Here is a quotation from Chapter 5 in "Introduction to smooth manifolds" by J. Lee.
Suppose $M$ is a smooth manifold with or without boundary. An embedded submanifold of $M$ is a subset $S \subseteq M$ that is a manifold (without boundary) in the subspace topology, endowed with a smooth structure with resect to which the inclusion map $S\to M$ is a smooth embedding.
My questions are the following:
- What is the topology on $S$?
- What is the smooth structure on $S$?
In my thought, $\{i^{-1}(U\cap S)\mid U \in \mathcal{O}(M)\}$ is the topology on $S$ with the topology $\mathcal{O}(M)$ on $M$.

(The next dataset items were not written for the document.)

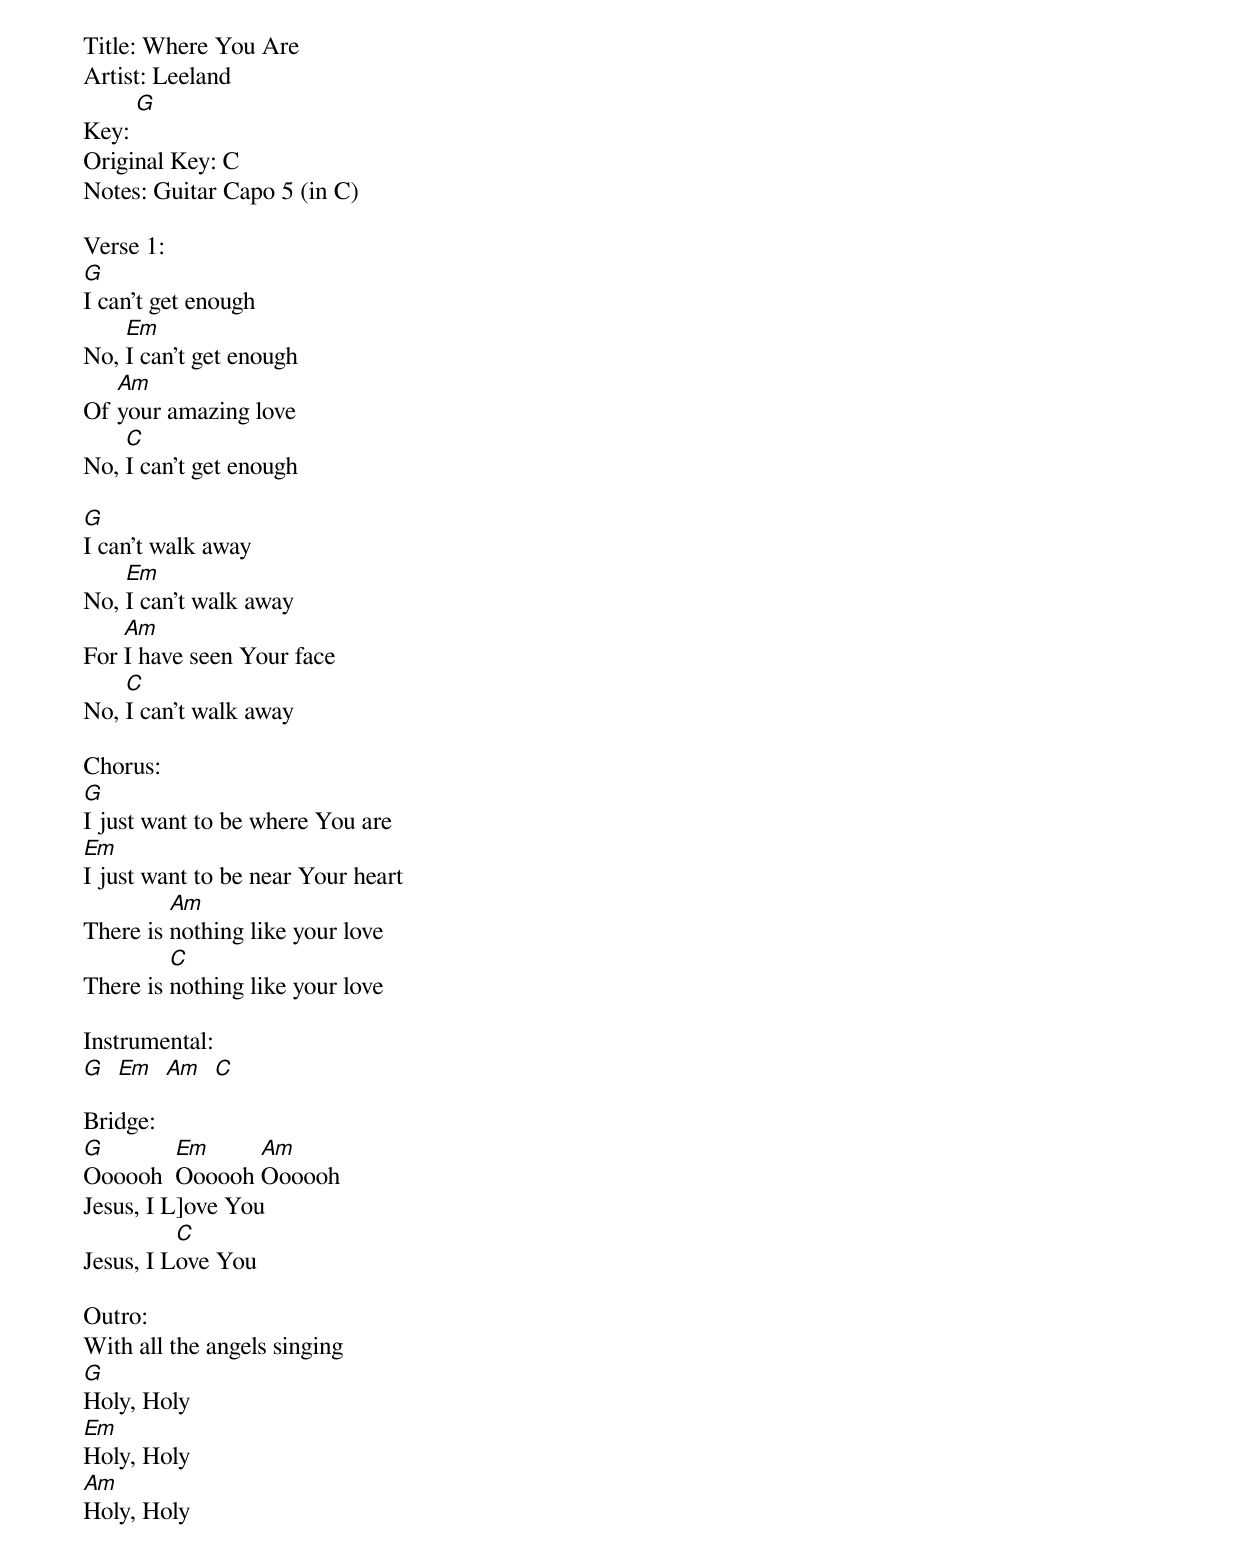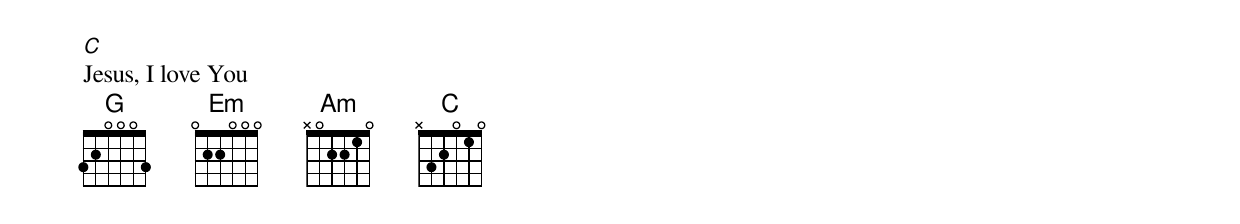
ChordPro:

Title: Where You Are
Artist: Leeland
Key: [G]
Original Key: C
Notes: Guitar Capo 5 (in C)

Verse 1:
[G]I can’t get enough
No, [Em]I can’t get enough
Of [Am]your amazing love
No, [C]I can’t get enough

[G]I can’t walk away
No, [Em]I can’t walk away
For [Am]I have seen Your face
No, [C]I can’t walk away

Chorus:
[G]I just want to be where You are
[Em]I just want to be near Your heart
There is [Am]nothing like your love
There is [C]nothing like your love

Instrumental:
[G]  [Em]  [Am]  [C]

Bridge:
[G]Oooooh  [Em]Oooooh [Am]Oooooh
Jesus, I L[]]ove You
Jesus, I L[C]ove You

Outro:
With all the angels singing
[G]Holy, Holy
[Em]Holy, Holy
[Am]Holy, Holy
[C]Jesus, I love You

For the second question, I think $\mathcal{A}_{S}:=\{(i^{-1}(U\cap S), \phi\circ i)\mid (U,\phi)\in \mathcal{A}_{M}\}$ is the smooth structure on $S$ with the smooth structure $\mathcal{A}_{M}$ on $M$, but it seems to be odd for me if $\mathrm{dim}(S)<\mathrm{dim}(M)$ because the dimension of the image under $\phi\circ i$ is $\mathrm{dim}(M)$, which is absurd.
Is there anything wrong with the above discussion?
Best Answer
A priori, the smooth structure on $ S $ can have no relationship to that of $ M $. However, as mentioned and proven later in the book, for any embedded submanifold $ S\subseteq M $, its smooth structure must be given by the slice charts of $ S $. More specifically, any chart $ (U,\phi=(x^1,\ldots,x^n)) $ of $ M $ such that $ \phi(S\cap U) $ is given by $ x^{k+1}=\cdots=x^n=0 $, where $ k=\dim S $, gives rise to the chart $ (U\cap S,(x^1,\ldots,x^k)) $ of $ S $.